Duly Noted

Duly Noted


“The more that you read, the more things you will know. The more that you learn, the more places you’ll go.”
Dr. Seuss, I Can Read With My Eyes Shut!

“Learning is not child’s play; we cannot learn without pain.”

What would you use to take notes in class?

Could you get that out? A computer is fine… or a notebook? That’s good too. 

Something to write with?

OK then, can you see the screen? Just take notes naturally—as you would if you were in class. 

This is from the middle of a lecture given in 2012 by my Comparative Literature professor Avital Ronell.
It’s only 15 minutes long, and she’s talking about literature and drugs. All right, let’s start.

*Swipe Right*

19 year old male from California
First year student in Liberal Studies, planning to transfer to the Stern School of Business
Left after 3 minutes; he said he had to do laundry
19 year old female from Hawaii
In the Liberal Studies Core Program
"I hate this"
"This is stupid, I can't understand half of what she is saying because it's in a different language"
This participant was on her phone for a majority of the lecture clip
19 year old male from California
In the College of Arts and Science for Computer Science
"I guess I'm just used to professors talking like this"
22 year old male from Michigan
In the College of Arts and Science, double majoring in Gender and Sexuality Studies and American Studies within the Social and Cultural Analysis department
"I liked this"
"I think it's about what we consume and what we consider consumption"
18 year old female from Vietnam
In the Tisch School of the Arts for Film/TV
"He's my favorite poet, and she's shit talking him."
19 year old male from Mexico
In the Tisch School of the Arts for Film/TV
"Honestly, I would never take this class"
"If I were getting tested on this I would be taking better notes"
18 year old female from California
In the Liberal Studies Core Program
Participant laughed the whole time
"This is ridiculous. She could have said that in two minutes"
19 year old male from Massachusetts
In the Tisch School of the Arts for Film/TV
"This is actually how I take notes in class. Can I show you my notebook?"

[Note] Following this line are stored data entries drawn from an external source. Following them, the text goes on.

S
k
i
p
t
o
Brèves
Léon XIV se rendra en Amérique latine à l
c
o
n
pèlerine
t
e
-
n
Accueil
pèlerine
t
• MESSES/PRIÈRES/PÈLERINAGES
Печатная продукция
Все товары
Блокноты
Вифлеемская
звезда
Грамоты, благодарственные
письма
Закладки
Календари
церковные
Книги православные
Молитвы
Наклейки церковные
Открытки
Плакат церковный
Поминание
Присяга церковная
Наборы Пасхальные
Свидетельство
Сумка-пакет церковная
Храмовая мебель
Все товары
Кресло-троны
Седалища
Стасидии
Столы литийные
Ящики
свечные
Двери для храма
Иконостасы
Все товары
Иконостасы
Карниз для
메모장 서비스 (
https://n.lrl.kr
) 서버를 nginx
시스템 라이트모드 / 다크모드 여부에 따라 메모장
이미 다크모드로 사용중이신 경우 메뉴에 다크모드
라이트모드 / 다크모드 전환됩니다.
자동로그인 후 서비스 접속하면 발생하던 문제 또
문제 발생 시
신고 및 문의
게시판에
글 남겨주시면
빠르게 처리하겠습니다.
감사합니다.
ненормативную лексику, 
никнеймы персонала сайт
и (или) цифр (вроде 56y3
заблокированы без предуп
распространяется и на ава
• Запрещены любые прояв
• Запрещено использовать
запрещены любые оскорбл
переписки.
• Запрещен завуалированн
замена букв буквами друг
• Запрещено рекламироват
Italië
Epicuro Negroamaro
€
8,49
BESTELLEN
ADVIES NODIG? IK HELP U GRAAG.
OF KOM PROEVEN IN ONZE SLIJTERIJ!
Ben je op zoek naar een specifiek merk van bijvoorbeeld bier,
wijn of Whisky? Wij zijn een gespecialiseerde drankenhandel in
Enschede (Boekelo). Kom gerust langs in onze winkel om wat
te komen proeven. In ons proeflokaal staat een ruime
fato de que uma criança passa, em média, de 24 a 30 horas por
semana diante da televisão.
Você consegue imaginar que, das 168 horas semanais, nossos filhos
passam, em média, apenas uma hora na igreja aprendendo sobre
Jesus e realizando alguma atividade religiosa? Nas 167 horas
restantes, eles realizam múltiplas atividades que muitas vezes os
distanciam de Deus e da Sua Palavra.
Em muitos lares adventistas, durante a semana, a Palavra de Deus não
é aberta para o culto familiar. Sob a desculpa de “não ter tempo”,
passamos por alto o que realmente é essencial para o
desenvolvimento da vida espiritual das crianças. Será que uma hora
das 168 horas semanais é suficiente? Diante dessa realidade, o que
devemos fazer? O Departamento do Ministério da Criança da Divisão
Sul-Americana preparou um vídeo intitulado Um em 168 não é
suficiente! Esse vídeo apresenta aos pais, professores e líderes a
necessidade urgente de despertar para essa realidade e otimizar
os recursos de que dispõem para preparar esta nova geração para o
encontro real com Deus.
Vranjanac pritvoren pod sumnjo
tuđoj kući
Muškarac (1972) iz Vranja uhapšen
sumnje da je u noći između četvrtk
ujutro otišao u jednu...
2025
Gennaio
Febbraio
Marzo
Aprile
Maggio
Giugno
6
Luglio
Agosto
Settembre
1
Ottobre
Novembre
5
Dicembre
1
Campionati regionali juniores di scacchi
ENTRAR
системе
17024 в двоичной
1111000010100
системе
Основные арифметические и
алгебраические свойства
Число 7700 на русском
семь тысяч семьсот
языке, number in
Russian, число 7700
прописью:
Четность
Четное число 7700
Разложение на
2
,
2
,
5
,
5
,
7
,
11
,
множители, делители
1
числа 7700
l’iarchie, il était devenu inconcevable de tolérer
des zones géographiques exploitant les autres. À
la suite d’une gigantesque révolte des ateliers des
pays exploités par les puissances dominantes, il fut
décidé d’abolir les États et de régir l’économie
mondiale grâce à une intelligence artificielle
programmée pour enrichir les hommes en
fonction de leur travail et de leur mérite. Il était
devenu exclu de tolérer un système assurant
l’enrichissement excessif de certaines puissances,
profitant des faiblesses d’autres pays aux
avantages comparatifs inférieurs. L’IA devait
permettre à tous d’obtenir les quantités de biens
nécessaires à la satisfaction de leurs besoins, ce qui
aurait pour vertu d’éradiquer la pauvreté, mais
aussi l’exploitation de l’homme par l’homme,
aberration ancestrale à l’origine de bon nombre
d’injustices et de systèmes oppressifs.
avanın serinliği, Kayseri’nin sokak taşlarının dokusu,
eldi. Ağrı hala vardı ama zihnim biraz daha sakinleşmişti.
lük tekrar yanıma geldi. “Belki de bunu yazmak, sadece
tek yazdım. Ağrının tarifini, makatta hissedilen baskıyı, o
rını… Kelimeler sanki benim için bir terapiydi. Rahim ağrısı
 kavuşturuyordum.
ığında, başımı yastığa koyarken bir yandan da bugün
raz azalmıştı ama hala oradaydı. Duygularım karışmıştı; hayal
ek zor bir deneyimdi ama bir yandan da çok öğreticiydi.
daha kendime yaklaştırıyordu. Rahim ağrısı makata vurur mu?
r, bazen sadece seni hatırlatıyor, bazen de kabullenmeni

Using a public internet video, paper, graphite and iPhone photography, the artist (curator?) attempted to examine the ingestion of information and isolate the process of note taking. People are constantly bombarded with stimuli and our brain is able to unconsciously sift out the useless stuff (the feel of our shirt against our skin, the conversation happening three tables over) while letting the necessary information spill through (the feel of the hot burner under our hand, the boss mumbling our name across the room). This project looks to highlight the ways in which people consciously sift through information given to them, in a controlled manner, and look at the factors that affect this sifting process. Each student knew there wasn’t actually going to be a quiz on the lecture, but they all still wrote things down—on paper too. Having to decide which words and phrases are important to write down and which ones you can just ignore can be an incredibly daunting task. As you can see, some phrases appear in all the notes, while others appear only once or not at all. Similarly, major, gender and background seem to affect the notes but in a way that prevents any clear patterns from being drawn. It is true that the sample was small, convenience to say the least, but they still prove a point: you never know who is going to be the best note taker. Questions that arise from the findings of this semi-observational, mostly informal, experiment include “Why did all the students use paper to write?” “Why did certain things stand out to certain participants?” “If some participants had such an aggressive reaction to this clip of a lecture, would it be completely insane and sadistic to recommend a Comp Lit class to them?” “Would any of them be able to survive the three hour lecture?”